What I Love: a writing task inspired by The Secret Life of Bees by Sue Monk Kidd

I start by showing the students the book and asking them to guess what they think it might be about. Then I tell students a brief summary of the story. I try to engage students because the summary is a little bit long. I ask if any of them have been to the South, and if so to explain how things are different there. We talk a little about Mary and if any of them have ever seen a Black Madonna. Please omit or summarize as you see necessary.

Summary:

This book is told from the first person point of view of a girl named Lily. She’s about 14 years old and already she’s had a pretty tough life. Her mother died when she was really young, before she really had memories, so there is this mystery surrounding how her mother died. Lily only remembers that there was a gun and it went off, so she has this guilt about her mother’s death and thinks, on some level, that it is her fault. Lily is living with her dad and their maid, an African-American woman named Rosaleen. This book is set in the south in 1964 which was a pretty crazy time. The Civil Rights Act has just passed and Rosaleen decides she is going to vote. This could be dangerous for Rosaleen so Lily decides to go with her. They get into some trouble though and Rosaleen ends up in jail. Lily helps Rosaleen escape and the two of them run away.

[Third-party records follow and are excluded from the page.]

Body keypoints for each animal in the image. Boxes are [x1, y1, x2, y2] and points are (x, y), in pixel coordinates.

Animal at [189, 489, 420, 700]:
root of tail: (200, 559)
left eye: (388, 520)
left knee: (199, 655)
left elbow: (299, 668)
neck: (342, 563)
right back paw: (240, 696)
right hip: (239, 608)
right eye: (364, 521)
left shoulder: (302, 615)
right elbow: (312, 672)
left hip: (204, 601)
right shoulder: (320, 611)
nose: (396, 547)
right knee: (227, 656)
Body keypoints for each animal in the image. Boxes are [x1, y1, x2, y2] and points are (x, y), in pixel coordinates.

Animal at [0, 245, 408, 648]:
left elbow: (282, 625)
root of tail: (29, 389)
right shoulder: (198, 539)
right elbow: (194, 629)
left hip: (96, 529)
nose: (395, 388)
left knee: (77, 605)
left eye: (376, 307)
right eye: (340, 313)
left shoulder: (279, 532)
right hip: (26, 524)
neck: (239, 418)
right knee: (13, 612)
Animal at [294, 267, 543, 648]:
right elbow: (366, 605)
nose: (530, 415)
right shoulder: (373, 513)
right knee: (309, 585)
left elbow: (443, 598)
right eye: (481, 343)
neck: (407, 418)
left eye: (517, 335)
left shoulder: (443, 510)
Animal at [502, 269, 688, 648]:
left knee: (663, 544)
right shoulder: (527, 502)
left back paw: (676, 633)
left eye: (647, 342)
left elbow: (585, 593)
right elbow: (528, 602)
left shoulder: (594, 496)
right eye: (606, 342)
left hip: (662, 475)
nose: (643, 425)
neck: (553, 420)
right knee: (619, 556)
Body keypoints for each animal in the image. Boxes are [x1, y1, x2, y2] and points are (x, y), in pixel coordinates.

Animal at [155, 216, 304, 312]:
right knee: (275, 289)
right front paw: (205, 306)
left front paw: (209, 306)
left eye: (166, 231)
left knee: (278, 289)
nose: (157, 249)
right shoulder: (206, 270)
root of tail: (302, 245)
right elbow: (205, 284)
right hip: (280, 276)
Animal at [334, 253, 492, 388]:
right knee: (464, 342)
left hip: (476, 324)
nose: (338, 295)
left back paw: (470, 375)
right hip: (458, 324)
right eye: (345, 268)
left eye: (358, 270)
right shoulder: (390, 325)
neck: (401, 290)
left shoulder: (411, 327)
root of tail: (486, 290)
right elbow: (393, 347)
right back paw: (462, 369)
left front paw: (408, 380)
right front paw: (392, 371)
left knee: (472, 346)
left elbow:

Now Lily hardly remembers her mother and she has only has a few things of her mother’s. She has a photograph of her mom leaning against this old car, she has a pair of white gloves, and she has this wooden picture of a Black Madonna (a Black depiction of the Virgin Mary). On the back of this picture it says Tiburon, South Carolina. So, when Lily and Rosaleen run away, they decide to go to Tiburon, South Carolina. That’s where they meet the month sisters: August, May and June. These three black women live on a honey farm and they take in Lily and Rosaleen. Lily and Rosaleen work with the sisters on the honey farm and this scene takes place after Lily has been there a while. She’s having this conversation with May about the Black Madonna, it’s the picture the sisters glue onto every jar of honey.

I read through the passage or you could have students read it aloud or silently. Then ask: What does Lily say she loves? After this I move right into asking students to write about what they love. This can take any form, a list a paragraph, etc. We then share a few out and this is our pre-writing activity for this writing task. Over the nest few days we revise the work, write a second draft and then put together a publication of what the class loves.

Let me know if you want me to model this or team-teach the lesson/writing process with your class.

Noriko

Excerpt from The Secret Life of Bees by Sue Monk Kidd

“I hope you don’t take this the wrong way,” I said. “But I never thought of the Virgin Mary being colored until I saw this picture.”

“A dark-faced Mary is not as unusual as you think,” August said. “There are hundreds of them over in Europe, places like France and Spain. The one we put on our honey is old as the hills. She’s the Black Madonna of Breznichar in Bohemia.”

“How did you learn about all that?” I asked.

She rested her hands and smiled, like this had dredged up a sweet, long-long memory. “I guess I would have to say it started with my mother’s prayer cards. She used to collect them, the way good Catholics did back then—you know, those cards with pictures of saints on them. She’d trade them like little boys traded baseball cards… I used to love to play with her cards, especially the Black Madonnas. Then, when I went off to school, I read everything I could about them. That’s how I found out about the Black Madonna of Breznichar in Bohemia.”

I tried to say Breznichar, but it didn’t come out right. “Well, I can’t say her name, but I love her picture.” I swiped the back of the label and watched August fix it on the jar, then fasten the second label beneath it as if she’d done this ten thousand times.

“What else do you love, Lily?”

No one had ever asked me this before. What did I love? Right off the bat I wanted to say I loved the picture of my mother, how she was leaning against the car with her hair looking just like mine, plus her gloves and her picture of the black Mary with the unpronounceable name, but I had to swallow that back.

I said, “Well, I love Rosaleen, and I love writing stories and poems—just give me something to write about and I will love it.” After that, I really had to think.

I said, “This may be silly, but after school I love Coca-Cola with salted peanuts poured into the bottle. And when I’m finished with it, I love turning the bottle upside down to see where it came from…

“And I love the color blue—the real bright blue like the hat May had on at the Daughters of Mary meeting. And since coming here, I’ve learned to love bees and honey.” I wanted to add, And you, I love you, but I felt too awkward.

“Did you know there are thirty-two names for love in one of the Eskimo languages?” August said. “And we just have this one. We are so limited, you have to use the same word for loving Rosaleen as you do for loving a Coke with peanuts. Isn’t that a shame we don’t have more ways to say it(138-141)?”